In order for the applications made with the UITSEC International's KVKK Related Person Application Form to be accepted, the Personal Data Owner must pay attention to the following issues;
In the application, which includes the notification you have as the personal data owner and your explanations regarding the right you request to use in order to exercise your above-mentioned rights; you need to be clear and understandable about the subject you request, the subject you request must be related to you or if you are acting on behalf of someone else, you need to be specifically authorized in this regard and you need to certify your authority. In order to follow up your legal right for thirty days without any problems, your applications sent by courier must be notarized and sent by registered mail with return receipt. If you apply through a notary public, your thirty-day legal right will start following the notification of your application to our institution. Applications within this scope will be accepted following the identity verification to be made by us and the relevant persons will be answered in writing or electronically within the legal periods. Relevant persons will be replied in writing or electronically within legal time limits.

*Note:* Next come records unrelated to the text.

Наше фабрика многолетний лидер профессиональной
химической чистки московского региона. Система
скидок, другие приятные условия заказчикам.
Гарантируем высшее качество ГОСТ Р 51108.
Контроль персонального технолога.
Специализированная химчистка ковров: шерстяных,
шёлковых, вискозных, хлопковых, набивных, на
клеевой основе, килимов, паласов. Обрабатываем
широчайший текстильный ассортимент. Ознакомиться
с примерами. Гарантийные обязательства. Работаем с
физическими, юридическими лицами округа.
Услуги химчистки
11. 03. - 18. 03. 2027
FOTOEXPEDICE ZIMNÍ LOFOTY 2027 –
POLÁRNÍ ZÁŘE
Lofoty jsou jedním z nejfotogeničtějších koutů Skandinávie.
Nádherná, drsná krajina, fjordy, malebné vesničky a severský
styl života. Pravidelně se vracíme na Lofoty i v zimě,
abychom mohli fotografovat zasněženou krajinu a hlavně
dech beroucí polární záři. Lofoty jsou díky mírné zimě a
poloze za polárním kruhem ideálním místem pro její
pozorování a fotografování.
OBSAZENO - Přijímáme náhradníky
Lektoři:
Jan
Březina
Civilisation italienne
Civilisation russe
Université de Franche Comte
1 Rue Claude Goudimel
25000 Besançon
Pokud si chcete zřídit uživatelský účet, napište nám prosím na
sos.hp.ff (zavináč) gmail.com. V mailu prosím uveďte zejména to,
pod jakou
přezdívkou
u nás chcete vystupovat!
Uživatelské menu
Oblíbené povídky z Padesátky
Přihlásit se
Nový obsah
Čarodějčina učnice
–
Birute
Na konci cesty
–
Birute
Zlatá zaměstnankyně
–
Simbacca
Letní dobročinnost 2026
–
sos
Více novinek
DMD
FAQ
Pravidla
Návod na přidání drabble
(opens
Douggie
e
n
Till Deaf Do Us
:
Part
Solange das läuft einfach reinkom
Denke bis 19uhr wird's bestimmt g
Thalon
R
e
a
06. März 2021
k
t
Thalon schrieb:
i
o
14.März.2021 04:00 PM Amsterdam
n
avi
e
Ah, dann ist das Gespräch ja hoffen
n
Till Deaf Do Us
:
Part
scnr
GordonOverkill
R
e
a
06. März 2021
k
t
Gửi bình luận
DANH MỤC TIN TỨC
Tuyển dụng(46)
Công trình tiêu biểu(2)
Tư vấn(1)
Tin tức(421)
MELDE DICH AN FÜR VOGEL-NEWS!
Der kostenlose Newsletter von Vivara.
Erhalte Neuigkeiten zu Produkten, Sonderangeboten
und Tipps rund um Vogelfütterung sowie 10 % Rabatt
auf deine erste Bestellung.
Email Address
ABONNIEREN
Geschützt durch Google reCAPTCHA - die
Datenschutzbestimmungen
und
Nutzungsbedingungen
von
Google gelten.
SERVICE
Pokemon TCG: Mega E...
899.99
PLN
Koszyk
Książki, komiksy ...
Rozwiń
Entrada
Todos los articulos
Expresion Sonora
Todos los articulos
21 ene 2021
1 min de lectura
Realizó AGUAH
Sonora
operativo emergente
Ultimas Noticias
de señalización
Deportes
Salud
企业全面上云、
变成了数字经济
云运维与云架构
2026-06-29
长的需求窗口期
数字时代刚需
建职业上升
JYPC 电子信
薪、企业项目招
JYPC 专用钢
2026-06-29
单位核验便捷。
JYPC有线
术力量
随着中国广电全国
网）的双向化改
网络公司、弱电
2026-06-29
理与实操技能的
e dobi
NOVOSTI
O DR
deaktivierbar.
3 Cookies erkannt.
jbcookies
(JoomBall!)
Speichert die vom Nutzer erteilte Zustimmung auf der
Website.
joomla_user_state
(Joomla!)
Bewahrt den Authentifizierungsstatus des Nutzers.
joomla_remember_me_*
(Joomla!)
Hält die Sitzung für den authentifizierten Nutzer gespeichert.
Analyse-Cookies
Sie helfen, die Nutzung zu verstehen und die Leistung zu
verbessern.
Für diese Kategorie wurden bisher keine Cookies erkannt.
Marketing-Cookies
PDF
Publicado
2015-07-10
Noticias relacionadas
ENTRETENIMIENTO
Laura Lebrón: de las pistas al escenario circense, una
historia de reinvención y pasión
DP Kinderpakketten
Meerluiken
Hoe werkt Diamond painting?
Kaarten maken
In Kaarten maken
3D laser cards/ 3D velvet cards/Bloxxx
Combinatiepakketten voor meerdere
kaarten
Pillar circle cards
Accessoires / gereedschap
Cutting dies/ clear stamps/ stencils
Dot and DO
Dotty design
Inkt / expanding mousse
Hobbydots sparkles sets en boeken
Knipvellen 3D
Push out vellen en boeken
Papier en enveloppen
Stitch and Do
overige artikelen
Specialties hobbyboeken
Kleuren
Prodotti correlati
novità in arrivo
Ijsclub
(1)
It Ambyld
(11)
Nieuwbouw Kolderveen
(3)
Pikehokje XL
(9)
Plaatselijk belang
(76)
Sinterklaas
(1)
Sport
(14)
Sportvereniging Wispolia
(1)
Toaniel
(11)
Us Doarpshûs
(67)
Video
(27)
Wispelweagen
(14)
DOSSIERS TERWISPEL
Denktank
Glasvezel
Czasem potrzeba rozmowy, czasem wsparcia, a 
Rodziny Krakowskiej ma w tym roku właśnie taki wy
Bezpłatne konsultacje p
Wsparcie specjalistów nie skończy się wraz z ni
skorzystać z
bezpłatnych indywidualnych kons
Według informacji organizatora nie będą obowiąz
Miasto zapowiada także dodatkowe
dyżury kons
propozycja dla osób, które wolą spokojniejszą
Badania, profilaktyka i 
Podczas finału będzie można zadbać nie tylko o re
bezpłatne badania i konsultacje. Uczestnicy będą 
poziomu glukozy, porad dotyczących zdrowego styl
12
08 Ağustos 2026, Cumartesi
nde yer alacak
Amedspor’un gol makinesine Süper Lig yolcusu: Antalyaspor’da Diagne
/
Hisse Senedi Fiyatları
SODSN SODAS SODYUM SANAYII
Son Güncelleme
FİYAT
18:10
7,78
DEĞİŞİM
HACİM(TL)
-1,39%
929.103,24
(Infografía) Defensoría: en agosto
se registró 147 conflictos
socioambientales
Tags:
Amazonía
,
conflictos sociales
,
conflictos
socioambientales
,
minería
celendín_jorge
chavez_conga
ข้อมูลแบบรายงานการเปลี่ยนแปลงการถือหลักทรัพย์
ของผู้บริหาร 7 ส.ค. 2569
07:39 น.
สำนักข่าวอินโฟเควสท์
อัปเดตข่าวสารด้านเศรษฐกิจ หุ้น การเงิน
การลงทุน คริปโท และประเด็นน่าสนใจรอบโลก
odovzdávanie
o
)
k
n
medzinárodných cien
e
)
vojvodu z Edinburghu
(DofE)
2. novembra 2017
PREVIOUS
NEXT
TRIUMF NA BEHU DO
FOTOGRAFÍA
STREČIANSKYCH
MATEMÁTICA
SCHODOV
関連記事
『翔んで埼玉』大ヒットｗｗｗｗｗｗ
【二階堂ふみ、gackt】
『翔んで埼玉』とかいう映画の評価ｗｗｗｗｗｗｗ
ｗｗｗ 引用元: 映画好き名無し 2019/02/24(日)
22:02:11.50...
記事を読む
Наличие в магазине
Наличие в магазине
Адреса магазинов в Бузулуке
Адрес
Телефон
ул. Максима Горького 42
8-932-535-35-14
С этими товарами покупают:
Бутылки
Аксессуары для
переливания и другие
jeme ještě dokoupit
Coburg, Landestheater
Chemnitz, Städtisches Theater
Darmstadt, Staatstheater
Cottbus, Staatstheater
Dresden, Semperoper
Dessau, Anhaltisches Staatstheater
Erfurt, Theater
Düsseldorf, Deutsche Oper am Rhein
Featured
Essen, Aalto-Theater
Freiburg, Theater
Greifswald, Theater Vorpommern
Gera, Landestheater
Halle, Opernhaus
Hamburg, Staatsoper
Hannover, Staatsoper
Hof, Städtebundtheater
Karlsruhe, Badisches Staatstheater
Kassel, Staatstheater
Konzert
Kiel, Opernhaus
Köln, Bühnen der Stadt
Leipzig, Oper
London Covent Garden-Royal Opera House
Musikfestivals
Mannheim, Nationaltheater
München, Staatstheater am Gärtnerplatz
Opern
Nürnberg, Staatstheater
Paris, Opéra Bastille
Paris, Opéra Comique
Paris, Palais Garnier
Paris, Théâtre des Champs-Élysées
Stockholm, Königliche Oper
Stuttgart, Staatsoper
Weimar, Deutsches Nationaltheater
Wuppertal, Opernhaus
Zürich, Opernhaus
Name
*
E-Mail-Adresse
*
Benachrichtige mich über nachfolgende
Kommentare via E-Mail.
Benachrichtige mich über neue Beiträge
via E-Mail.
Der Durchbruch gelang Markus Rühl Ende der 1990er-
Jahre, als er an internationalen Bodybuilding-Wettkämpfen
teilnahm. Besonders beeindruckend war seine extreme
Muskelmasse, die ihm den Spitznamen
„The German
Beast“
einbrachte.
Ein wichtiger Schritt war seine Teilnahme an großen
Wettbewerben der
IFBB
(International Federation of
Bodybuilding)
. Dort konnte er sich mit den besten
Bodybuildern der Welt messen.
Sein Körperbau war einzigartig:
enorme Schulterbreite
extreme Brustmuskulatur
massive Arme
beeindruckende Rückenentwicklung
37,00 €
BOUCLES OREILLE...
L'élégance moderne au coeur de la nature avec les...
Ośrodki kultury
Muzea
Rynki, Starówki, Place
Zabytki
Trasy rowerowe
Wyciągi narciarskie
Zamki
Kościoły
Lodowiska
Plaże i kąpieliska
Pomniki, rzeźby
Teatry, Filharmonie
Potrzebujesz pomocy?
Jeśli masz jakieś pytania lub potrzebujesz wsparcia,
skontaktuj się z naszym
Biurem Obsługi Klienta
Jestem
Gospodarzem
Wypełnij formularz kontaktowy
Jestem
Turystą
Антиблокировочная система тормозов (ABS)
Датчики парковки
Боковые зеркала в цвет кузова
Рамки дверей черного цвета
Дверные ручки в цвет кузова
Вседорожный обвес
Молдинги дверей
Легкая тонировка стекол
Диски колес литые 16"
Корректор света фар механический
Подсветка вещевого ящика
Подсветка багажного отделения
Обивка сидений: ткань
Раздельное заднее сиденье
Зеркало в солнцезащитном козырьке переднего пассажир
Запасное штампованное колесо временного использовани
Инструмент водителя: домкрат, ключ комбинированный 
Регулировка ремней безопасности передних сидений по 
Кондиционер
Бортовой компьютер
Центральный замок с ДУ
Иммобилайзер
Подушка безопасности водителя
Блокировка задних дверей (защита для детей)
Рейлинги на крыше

You can do your rights mentioned in the above articles by filling out the "Personal Data Owner Application Form" with the following methods:
Method Address Detail
Application made by hand to address Esentepe Mahallesi Büyükdere Cad. Levent 199 No:199/6 Şişli It is the application to be made by the relevant person to the above-mentioned address of the Data Controller, who will fill in the "Personal Data Owner Application Form" and request the processing of your Personal Data. You must present your identity card at the time of application.
Application via notary public Esentepe Mahallesi Büyükdere Cad. Levent 199 No:199/6 Şişli It is the application made by the relevant person by sending the "Personal Data Owner Application Form" approved by the notary public to the address specified with return/receipt or by sending to the address specified by the notary public. Applications within this scope will be accepted following the identity verification to be made by us and the relevant persons will be answered in writing or electronically within the legal periods.
Application with KEP (Registered Electronic Mail) [email protected] It is the application to be made by the relevant person by filling out and signing the "Personal Data Owner Application Form" and sending it to the Kep address of the Data Controller you want to apply for.